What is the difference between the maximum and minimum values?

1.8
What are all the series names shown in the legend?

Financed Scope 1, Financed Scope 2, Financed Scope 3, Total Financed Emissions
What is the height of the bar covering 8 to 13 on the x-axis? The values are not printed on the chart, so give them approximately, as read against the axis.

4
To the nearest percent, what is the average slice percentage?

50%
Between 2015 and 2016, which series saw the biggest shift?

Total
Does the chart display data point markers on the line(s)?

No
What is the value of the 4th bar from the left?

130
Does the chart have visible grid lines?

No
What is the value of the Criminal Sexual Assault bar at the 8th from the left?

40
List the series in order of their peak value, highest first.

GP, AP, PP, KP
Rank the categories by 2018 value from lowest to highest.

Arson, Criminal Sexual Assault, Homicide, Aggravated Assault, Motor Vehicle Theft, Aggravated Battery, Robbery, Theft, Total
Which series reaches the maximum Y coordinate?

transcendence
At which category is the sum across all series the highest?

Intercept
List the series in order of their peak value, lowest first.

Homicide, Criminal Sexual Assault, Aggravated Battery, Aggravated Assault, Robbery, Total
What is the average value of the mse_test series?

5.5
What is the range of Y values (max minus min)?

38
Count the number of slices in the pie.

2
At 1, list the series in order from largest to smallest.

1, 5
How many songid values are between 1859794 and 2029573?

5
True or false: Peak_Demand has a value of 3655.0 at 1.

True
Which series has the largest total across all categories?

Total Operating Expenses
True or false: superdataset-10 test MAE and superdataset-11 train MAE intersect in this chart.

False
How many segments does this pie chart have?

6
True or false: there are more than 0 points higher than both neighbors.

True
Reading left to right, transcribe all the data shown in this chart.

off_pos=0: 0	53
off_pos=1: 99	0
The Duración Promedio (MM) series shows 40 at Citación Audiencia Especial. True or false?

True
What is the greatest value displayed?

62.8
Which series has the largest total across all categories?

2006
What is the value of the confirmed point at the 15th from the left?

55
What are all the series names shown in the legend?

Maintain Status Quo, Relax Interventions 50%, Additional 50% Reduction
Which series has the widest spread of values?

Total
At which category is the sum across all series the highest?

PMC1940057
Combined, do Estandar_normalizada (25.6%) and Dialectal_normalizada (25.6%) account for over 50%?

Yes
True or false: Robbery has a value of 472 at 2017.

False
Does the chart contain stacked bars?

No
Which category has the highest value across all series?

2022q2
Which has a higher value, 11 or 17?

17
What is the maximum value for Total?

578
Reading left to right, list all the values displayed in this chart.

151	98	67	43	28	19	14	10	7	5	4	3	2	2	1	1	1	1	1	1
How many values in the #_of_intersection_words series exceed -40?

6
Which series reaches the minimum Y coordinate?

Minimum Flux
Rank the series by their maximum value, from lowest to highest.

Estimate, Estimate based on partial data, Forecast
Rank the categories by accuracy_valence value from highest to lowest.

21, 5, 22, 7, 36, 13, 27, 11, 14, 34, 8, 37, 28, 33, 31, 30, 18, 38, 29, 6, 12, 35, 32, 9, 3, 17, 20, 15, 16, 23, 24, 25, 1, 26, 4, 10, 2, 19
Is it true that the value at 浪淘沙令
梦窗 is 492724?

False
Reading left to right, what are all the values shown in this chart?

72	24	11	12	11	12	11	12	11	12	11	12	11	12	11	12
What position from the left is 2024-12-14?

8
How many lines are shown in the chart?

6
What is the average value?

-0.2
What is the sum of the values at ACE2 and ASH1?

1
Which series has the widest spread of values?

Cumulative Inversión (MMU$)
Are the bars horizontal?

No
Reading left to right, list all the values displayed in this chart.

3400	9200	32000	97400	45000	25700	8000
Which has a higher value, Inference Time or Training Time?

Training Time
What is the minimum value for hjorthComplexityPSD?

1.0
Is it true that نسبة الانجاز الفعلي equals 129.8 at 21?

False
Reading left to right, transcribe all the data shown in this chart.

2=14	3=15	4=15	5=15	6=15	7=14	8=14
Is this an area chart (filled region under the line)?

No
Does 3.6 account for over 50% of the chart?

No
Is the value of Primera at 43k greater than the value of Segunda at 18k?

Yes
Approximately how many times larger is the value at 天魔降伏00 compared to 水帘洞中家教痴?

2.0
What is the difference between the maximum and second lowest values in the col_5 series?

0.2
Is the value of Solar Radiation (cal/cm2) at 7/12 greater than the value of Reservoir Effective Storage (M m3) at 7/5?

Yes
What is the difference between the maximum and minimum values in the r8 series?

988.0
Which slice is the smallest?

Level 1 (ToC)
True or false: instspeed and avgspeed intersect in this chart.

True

========

=== Job ===
Copy every line of the records above that contains the word "than". Case counts.

=== Problem solution ===
True or false: there are more than 0 points higher than both neighbors.
Is the value of Primera at 43k greater than the value of Segunda at 18k?
Is the value of Solar Radiation (cal/cm2) at 7/12 greater than the value of Reservoir Effective Storage (M m3) at 7/5?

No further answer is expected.